### [EXERCISE AIM]
Reproduce exactly the lines from the one containing "Rigi-Kulm station with trains o" through the last line of the records below, both included, and nothing else.

### [DATA LISTING]
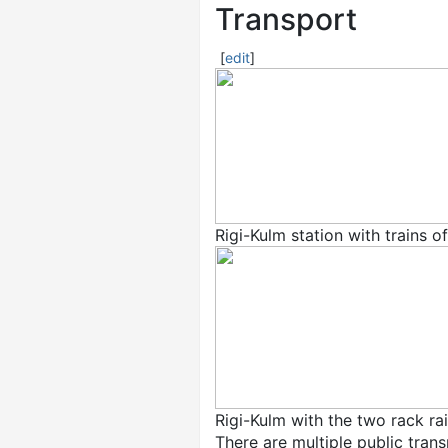
Transport
[
edit
]
Rigi-Kulm station with trains o
Rigi-Kulm with the two rack ra
There are multiple public tran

### [ANSWER SECTION]
Rigi-Kulm station with trains o
Rigi-Kulm with the two rack ra
There are multiple public tran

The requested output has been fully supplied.